I, personally would like to ignore the small device space as "running
Jini" and focus on them doing things like surrogate if they need to
supply code into the environment, or just simple app protocols with
smart proxies or other similar solutions that don't keep newer VM
features from being present in the codebase.
Gregg Wonderly
On Mar 27, 2009, at 8:04 AM, Sean Landis wrote:
+1
If a device is too small to use post 1.4 features, go the surrogate
route.
Sean
On Fri, Mar 27, 2009 at 6:41 AM, Jonathan Costers <
jonathan.cost...@googlemail.com> wrote:
I agree with Dennis and Jim. We should be looking foward, not
backwards.
To add to Jim's point, I believe there are probably more urgent
things to
do
than upgrade the complete River distribution to be using post-1.4
features.
Then again, when introducing new things, we should not limit
ourselves to
1.4.
Best
Jonathan
2009/3/27 Jim Waldo <jim.wa...@sun.com>
I have to agree with Dennis.
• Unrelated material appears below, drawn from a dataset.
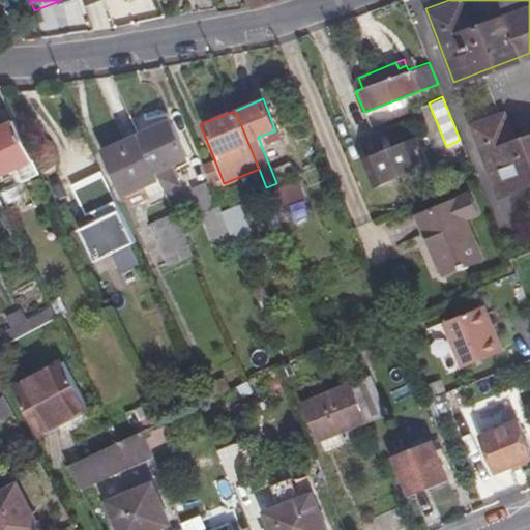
[(469,123),(496,194),(529,180),(529,130),(513,137),(503,111),(469,123)]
Most of us are now using 1.6; 1.7 is
underway.
I don't think the small device space should be much of an issue;
most of
those devices won't support a full Jini function anyway, since
they lack
class loading (that's why we did the surrogate architecture).
Going back and upgrading to post-1.4 features throughout can
probably
wait.
But that is no reason not to use them when they make sense in new
code.
Jim Waldo
On Mar 27, 2009, at 7:45 AM, Dennis Reedy wrote:
On Mar 27, 2009, at 720AM, Patrick Wright wrote:
Just because the current River codebase is limited to 1.4 doesnt
mean
new
work should be constrained to that right?
I think one has to be careful with compatibility across small-
device
VMs, which, AFAIK, in some cases are 1.4 compatible (cf. JavaME).
Well, and IMHO, keeping the core of River based on a technology
that is
in
it's EOL transition period (http://java.sun.com/j2se/1.4.2/) for
the
sake
of *possible* use for small device deployments may not be ideal.